When I read this book, my family didn't live anywhere near the water, but it seemed very peaceful and relaxing. Although why I wanted to relax as a kid is sort of a puzzling. What the hell was I looking to get away from?

This is where I wanted to retire to after another stressful day of being seven.

If the old man's island seemed interesting, the abandoned boat was even cooler. Several pages were devoted to the man exploring this boat before finding his cat. I was mesmerized by those pages. Maybe my later love of discarded, neglected items owed something to vague memories of the old man exploring this abandoned boat. Or perhaps the little guy finding and keeping a boat would inspire a lifelong affinity for scams in which I could get what I wanted with little or no work

Years passed and I forgot about the old man and his kick-ass solitary life. I was in college but back in Bradenton for Christmas Break. I had been in town for about a week, along with my friend Curt, and we were both planning to leave Sunday afternoon.

Curt called me early on a cold and rainy Sunday morning.

"Get up and come to my house."

As a twenty-something male, you could not ignore a message like that. Many adventures started from such a simple opening, and you certainly didn't want to miss out on any possible excitement.

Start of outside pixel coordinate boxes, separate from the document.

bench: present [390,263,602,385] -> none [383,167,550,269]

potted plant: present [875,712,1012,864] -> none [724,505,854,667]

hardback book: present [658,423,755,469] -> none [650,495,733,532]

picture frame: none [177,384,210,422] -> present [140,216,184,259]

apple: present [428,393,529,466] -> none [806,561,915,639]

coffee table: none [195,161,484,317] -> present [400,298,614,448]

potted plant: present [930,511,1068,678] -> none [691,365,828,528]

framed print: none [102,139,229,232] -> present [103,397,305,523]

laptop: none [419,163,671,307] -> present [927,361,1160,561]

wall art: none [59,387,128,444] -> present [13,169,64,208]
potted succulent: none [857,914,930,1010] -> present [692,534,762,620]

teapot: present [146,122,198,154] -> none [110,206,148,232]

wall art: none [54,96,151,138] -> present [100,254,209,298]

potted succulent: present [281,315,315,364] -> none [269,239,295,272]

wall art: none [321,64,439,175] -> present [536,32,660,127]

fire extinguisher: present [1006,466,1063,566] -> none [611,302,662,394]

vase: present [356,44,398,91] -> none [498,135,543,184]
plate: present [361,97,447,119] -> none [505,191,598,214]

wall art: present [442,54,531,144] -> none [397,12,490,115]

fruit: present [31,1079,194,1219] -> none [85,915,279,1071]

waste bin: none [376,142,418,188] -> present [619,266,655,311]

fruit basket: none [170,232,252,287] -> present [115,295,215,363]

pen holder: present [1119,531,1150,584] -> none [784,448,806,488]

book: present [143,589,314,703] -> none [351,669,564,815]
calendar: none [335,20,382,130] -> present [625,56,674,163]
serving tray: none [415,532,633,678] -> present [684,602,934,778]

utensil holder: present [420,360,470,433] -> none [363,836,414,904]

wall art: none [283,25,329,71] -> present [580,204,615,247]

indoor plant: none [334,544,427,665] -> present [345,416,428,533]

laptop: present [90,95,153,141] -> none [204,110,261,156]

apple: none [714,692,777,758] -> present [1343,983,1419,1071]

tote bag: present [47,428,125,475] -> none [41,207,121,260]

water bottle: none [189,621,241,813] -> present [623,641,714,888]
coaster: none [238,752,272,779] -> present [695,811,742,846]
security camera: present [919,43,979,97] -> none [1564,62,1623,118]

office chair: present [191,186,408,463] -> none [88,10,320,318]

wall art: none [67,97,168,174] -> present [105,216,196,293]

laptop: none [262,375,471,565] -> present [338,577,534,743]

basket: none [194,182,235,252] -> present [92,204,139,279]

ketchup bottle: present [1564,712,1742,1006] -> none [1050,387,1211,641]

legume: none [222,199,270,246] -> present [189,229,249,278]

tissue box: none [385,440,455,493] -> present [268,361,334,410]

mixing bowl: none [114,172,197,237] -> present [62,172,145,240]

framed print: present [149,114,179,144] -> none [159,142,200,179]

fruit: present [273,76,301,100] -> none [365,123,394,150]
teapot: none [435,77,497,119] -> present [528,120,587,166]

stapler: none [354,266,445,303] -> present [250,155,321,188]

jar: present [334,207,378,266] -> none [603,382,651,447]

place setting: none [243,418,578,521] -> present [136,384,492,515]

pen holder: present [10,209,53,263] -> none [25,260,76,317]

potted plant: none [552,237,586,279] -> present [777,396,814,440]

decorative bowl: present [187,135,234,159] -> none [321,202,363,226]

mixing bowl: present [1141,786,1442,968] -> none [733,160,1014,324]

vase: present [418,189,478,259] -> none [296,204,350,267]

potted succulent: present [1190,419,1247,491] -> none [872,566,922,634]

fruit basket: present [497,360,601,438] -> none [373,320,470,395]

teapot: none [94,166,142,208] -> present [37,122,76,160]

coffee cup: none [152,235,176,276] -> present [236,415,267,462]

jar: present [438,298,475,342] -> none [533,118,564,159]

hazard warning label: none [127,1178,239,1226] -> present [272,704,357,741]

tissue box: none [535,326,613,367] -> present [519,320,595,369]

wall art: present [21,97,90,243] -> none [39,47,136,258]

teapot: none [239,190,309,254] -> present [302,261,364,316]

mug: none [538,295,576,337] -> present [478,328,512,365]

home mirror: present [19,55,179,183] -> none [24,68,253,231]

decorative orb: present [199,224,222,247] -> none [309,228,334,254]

So I got dressed and drove down to Curt's parent's house where he directed me to the DeSoto Memorial, a series of nature trails where Spanish conquistador, explorer, and Indian torturer Hernando DeSoto possibly landed hundreds of years ago.

"I was walking the dogs this morning and I found something," he said.

I knew better than to ask. It could be anything. Pirate gold, old Penthouse magazines, a secret trail to Crazy Nathan's* house, anything.

We parked the car and walked down the grey beach.

"Check it out," Curt said.

He gestured to a partially submerged houseboat about ten feet out in the river. Holy crap! Just like the little old man!

"The Law of the Sea says that if we occupy the boat, we own it."

I wasn't sure how Curt knew so much about maritime law, but this was intriguing.

We could totally fix it up, I thought. Screw going back to school. We could sail around the world, gaining knowledge of the seas. We'd catch fish when we got hungry. Dock in exotic ports all over the world. Maybe we'd even have a cat, like the old man.

"We could use my dad's canoe to get out there," Curt said.

"Yeah, that'd work," I replied, even though the thought of getting out on the swelling, cold river was taking some of my enthusiasm away.

"Yeah, we could do that," Curt said, his inflection matching my loss of enthusiasm.

After a couple of minutes we realized that we weren't going to occupy the houseboat, so we chucked some rocks at it and walked back to the car.

Like most ideas you have in your twenties, it made a much better idea than reality. My childhood dreams to own an abandoned houseboat would have to wait.

I still don't have my abandoned boat, but I'm constantly on the lookout. 





*Crazy Nathan was a crazy guy who we were somewhat obsessed with. It's a long story. I'll tell you some day.